Vers un nouveau cinéma au centre-ville de Québec

La coopérative Méduse à Québec
Photo: Francis Vachon Le Devoir La coopérative Méduse à Québec

Le diffuseur Antitube aura bientôt son propre cinéma dans le quartier Saint-Roch, dans les locaux de la Coop Méduse. La salle, baptisée Circuit Beaumont, doit ouvrir ses portes à l’hiver 2021. Elle mettra l’accent sur les nouvelles sorties québécoises, mais aussi sur le cinéma d’auteur étranger et sur les vieux films et les classiques, explique le directeur de programmation, Jason Béliveau.

« Quand on parle de cinéma d’auteur, on ne veut pas faire peur aux gens. On parle de films comme Kuessipan [de Myriam Verreault], Antigone [de Sophie Deraspe], de cinéma de qualité signé par un réalisateur ou une réalisatrice. On a vraiment cette volonté d’aller chercher le plus large éventail de public possible : le grand public, le cinéphile un peu plus initié, les familles, les étudiants. »

On est plus près du cinéma de quartier ou du cinéclub

Cet ajout n’est pas superflu pour les cinéphiles de Québec, qui composent avec une offre limitée depuis plusieurs années. Depuis la fermeture du cinéma Charest en 2011, il n’y a plus de salle dans le centre-ville. Pour voir des films sur grand écran, les cinéphiles ont le choix entre le cinéma Cartier en haute ville, Le Clap à Sainte-Foy ou les grands cinémas de banlieue.
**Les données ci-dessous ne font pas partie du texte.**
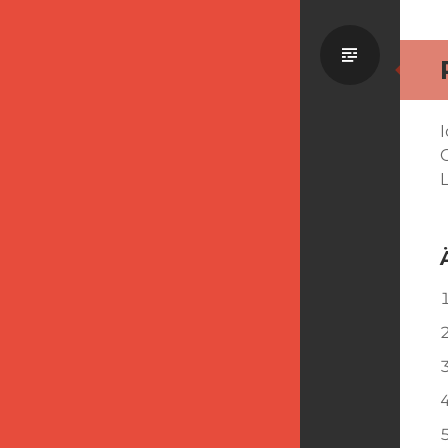
Standa
L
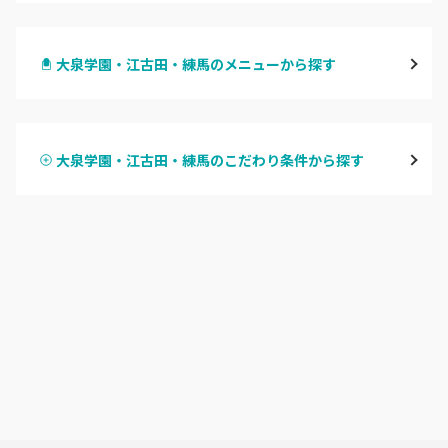
渋谷
大泉学園・江古田・練馬のメニューから探す
原宿
ハンドジェル
表参道・青山
大泉学園・江古田・練馬のこだわり条件から探す
ハンドスカルプ
パラジェル
新宿
ハンドケアカラー
フィルイン
池袋
フット
持ち込み OK
銀座・新橋・有楽町
オフのみ
やり放題 あり
恵比寿・代官山・中目黒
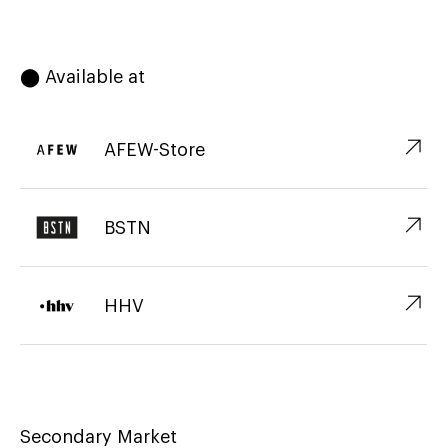
⬤ Available at
↗︎
AFEW-Store
↗︎
BSTN
↗︎
HHV
Secondary Market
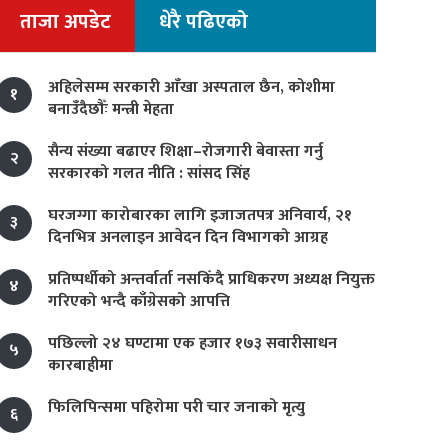
ताजा अपडेट
धेरै पढिएको
अहिलेसम्म सरकारी आँखा अस्पताल छैन, कोशीमा
१
बनाउँदैछौँः मन्त्री मेहता
सैन्य संख्या बढाएर शिक्षा–रोजगारी बेवास्ता गर्नु
२
सरकारको गलत नीति : सांसद सिंह
घरजग्गा कारोबारका लागि इजाजतपत्र अनिवार्य, २१
३
दिनभित्र अनलाइन आवेदन दिन विभागको आग्रह
प्रतिष्पर्धीको अन्तर्वार्ता नसकिँदै प्राधिकरण अध्यक्ष नियुक्त
४
गरिएको भन्दै काँग्रेसको आपत्ति
पछिल्लो २४ घण्टामा एक हजार १७३ सवारीसाधन
५
कारबाहीमा
फिलिपिन्समा पहिरोमा परी चार जनाको मृत्यु
६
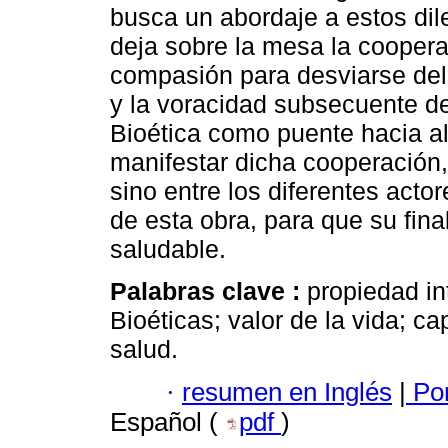
busca un abordaje a estos di
deja sobre la mesa la cooper
compasión para desviarse del
y la voracidad subsecuente del
Bioética como puente hacia al 
manifestar dicha cooperación, 
sino entre los diferentes actor
de esta obra, para que su fina
saludable.
Palabras clave :
propiedad in
Bioéticas; valor de la vida; c
salud.
·
resumen en Inglés
|
Por
Español (
pdf
)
« Ça fait 15 ans que je suis à Québec et, en tant que cinéphile, c’est une frustration constante », relate Jason Béliveau.

En 2012, l’homme d’affaires Christian Yacarinni avait voulu combler ce vide en ouvrant un complexe de plusieurs salles dans le quartier Saint-Roch, mais le projet de plusieurs millions de dollars n’avait pas abouti faute de financement.

Projet à petite échelle

La nouvelle salle sera située dans les locaux actuels d’Antitube, à l’intérieur de la coopérative d’artistes Méduse, dans la côte d’Abraham.

Avec une seule salle d’une quarantaine de places, le projet d’Antitube est à petite échelle, signale Jason Béliveau. « On est plus près du cinéma de quartier ou du cinéclub », précise-t-il.

Les sièges ne seront pas non plus fixes, comme dans une salle classique. « On veut aussi que la salle soit utilisée par le milieu pour une multitude d’activités, comme des lancements, des conférences, des cours d’acting, etc. »

La qualité des films n’aura toutefois rien à envier à d’autres salles pour ce qui est de l’acoustique ou de la qualité des projections, promet-il.

Hommage à Edmond Beaumont

Fondée il y a 25 ans, la coopérative d’artistes Antitube devait à l’origine avoir sa propre salle, rappelle Jason Béliveau. « L’idée, c’était d’avoir une Cinémathèque québécoise, mais à Québec ». Or le projet ne s’est jamais concrétisé, poussant Antitube à tabler sur des projections dans divers lieux, notamment au Musée de la civilisation.

Cependant, l’idée de départ avait subsisté. Aussi, quand le complexe Méduse a entrepris de grandes rénovations, Jason Béliveau et sa collègue, la directrice Catherine Pelletier, ont sauté sur l’occasion.

Leurs locaux administratifs étant pourvus d’une certaine hauteur, avec mezzanine, ils ont proposé de les convertir en une salle de projection et de déplacer les bureaux dans un espace adjacent.

Pour commencer, l’équipe prévoit de diffuser « environ deux à quatre projections par semaine ». « On peut choisir trois nouveautés et un classique et pendant, ce mois-là, c’est ce qui sera présenté. Au terme du mois, si un film marche particulièrement bien, on peut décider de le reconduire. »

Le nouveau cinéma portera le nom de Circuit Beaumont, en hommage à Edmond Beaumont, propriétaire de nombreux cinémas à Québec dans la première moitié du XXe siècle.